一旁的程素心早已看得震惊失语。
起初她还替陈皓担忧,可很快发现他根本没有给她插话的机会。
而眼前此人冷静机变、步步为营,绝不像是会贸然涉险之辈,心中便已察觉必有算计。
可万万没想到,局势竟在眨眼间彻底翻转。
厉轻魂从凶狠狰狞到惊恐绝望,脸上的神情变化之剧烈,便是最精湛的变脸艺人也难以模仿,连天下最巧的易容术也无法復刻那一瞬的崩溃。
待得厉轻魂气息微弱,只剩进气不见出气,整个人萎顿如朽木,陈皓这才缓缓鬆开双手。
厉轻魂瘫倒在地,眼神涣散,望著陈皓,声音颤抖:“你……究竟……用了什么手段……”
陈皓没有看他,只转向程素心,语气淡漠:“杀了他,然后离开。
这场纷爭,不必再掺和了。”
……
厉轻魂一行人虽联手追踪,彼此之间却各怀戒备。
既然他自己亲口承认其余人都已被“缠丝天魔手”引走,陈皓自然无需再去凑这个乱局。
眼下正是脱身的最佳时机。
临行前,他却並未丟下厉轻魂的尸身,而是將其带走。
回头打量了一眼屋內,墙壁上残留著“鬼神惊魂掌”的掌印与气劲痕跡,清晰可见。
陈皓略一点头,显然满意於留下的假象。
他携过程素心,踏瓦越脊而出,並未返回马厩牵马。
马蹄留痕太重,尤其是程素心的“云上焰”,乃异种良驹,极易被人循跡追踪。
一路施展轻身功夫,直至远离城镇范围,陈皓才寻得一处僻静之地,挖坑掩埋了厉轻魂的尸体。

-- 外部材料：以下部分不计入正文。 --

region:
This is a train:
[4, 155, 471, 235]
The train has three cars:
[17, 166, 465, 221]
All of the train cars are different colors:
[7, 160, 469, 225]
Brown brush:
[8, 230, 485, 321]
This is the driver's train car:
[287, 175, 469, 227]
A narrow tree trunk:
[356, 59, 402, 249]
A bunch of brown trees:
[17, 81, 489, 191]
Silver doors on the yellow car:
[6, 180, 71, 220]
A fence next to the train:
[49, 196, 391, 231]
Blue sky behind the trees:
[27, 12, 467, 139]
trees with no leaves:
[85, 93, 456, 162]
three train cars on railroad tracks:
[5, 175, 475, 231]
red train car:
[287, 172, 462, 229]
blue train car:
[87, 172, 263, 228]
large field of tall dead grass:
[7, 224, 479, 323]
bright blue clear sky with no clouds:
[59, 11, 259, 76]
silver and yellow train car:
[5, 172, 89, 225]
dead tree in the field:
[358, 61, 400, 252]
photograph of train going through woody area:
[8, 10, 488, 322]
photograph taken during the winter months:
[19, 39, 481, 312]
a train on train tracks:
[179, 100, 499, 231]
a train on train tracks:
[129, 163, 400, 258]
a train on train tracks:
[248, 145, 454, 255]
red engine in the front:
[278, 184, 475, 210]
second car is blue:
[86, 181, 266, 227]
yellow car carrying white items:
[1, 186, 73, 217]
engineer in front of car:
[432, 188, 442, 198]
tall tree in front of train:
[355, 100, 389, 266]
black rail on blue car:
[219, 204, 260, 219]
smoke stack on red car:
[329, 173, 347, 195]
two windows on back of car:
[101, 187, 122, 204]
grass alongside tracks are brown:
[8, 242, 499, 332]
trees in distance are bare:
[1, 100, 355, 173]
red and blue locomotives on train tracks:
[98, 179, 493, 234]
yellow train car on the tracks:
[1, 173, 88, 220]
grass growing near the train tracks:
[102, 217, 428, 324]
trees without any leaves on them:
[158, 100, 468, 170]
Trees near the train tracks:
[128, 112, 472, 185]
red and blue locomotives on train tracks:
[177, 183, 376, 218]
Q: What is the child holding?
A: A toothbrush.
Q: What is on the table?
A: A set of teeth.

程素心全程默然跟隨,哪怕他决定捨弃坐骑时,也未曾提出异议。
直到此时,她才终於开口:“如此一来,我们与厉轻魂,都成了失踪之人?”
陈皓頷首:“正是。”
程素心轻嘆一声。
这般临机应变的手段,已非寻常聪慧所能企及,她自知即便苦学终生,也难望其项背。
途中恰逢一伙江湖人打探缠丝天魔手的下落,陈皓非但未避其锋,反倒与他们同宿一处客栈。

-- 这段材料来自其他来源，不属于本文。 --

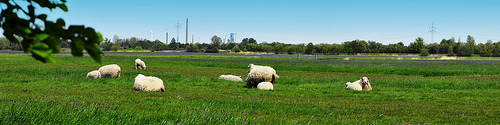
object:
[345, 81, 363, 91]
sheep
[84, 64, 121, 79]
sheep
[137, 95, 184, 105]
grass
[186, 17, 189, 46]
utility pole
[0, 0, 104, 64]
leaves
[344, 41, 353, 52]
leaves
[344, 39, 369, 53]
tree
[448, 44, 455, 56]
tree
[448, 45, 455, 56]
leaves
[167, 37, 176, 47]
leaves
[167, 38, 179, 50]
tree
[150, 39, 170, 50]
tree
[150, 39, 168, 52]
leaves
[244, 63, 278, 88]
sheep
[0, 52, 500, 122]
grass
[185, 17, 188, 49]
towers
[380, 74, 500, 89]
grass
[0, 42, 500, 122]
field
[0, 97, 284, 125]
grass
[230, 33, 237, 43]
building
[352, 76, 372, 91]
sheep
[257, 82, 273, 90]
sheep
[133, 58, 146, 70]
sheep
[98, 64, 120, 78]
sheep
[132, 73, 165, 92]
sheep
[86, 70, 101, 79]
sheep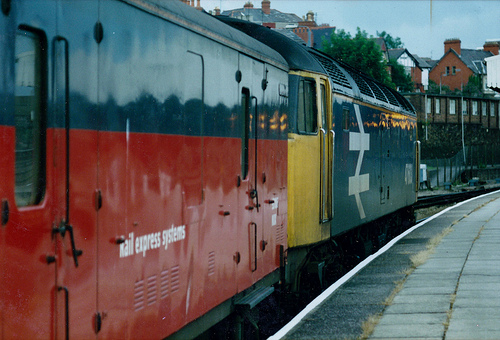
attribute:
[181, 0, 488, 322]
train — yellow, gray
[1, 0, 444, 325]
train — black, yellow, red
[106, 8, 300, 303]
carrier — red, blue, coated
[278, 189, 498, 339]
pavement blocks — stone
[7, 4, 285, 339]
train car — red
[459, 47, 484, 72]
house roof — gray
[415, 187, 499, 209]
track — metal, train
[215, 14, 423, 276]
car — train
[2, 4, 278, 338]
car — train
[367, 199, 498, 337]
stones — grey, paving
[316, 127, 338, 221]
handle — silver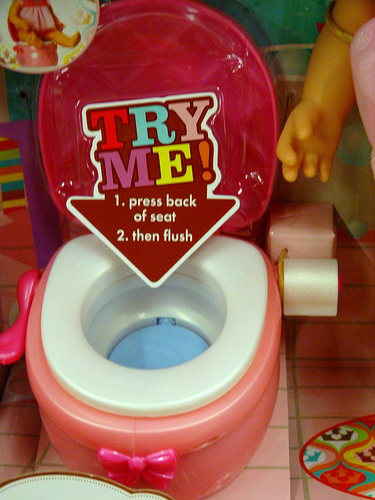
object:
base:
[38, 348, 279, 500]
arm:
[277, 0, 374, 183]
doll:
[275, 0, 374, 184]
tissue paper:
[282, 257, 339, 318]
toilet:
[7, 12, 64, 67]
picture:
[0, 0, 100, 75]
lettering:
[114, 193, 197, 242]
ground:
[317, 83, 340, 109]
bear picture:
[8, 0, 82, 50]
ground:
[301, 110, 340, 145]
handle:
[0, 268, 44, 366]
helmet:
[36, 3, 279, 237]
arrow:
[66, 88, 238, 288]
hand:
[276, 100, 337, 182]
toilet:
[22, 233, 283, 499]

岂料当夜风云突变,厉轻魂临时起意,骤然发难,意图擒下陈皓。
然而他终究失手——命丧当场。
可他的布局,却被陈皓悄然截下。
自此,三人仿佛从江湖上凭空蒸发,踪跡全无。
那么,那些原本隨厉轻魂暗中追查而来的人,又会作何判断?
厉轻魂在客栈所用的鬼神惊魂掌,乃是独门印记,极难掩饰。
一旦发现痕跡,旁人第一反应必是:陈皓与程素心已被擒获。
接下来,追兵的矛头自然会偏移方向,不再紧盯二人行踪。
虽不知这错觉能维持几日,但无疑为他们爭得一段宝贵的喘息时机。
不过,此举也埋下隱患。
一旦厉轻魂的尸身被人寻到,今夜藏匿尸体、悄然脱身的举动,反倒成了他们持有“金丝玉录”的铁证。
倘若届时仍未將秘录交至苏星辰手中,
等待他们的,必將是四方高手蜂拥而至,不死不休的围剿。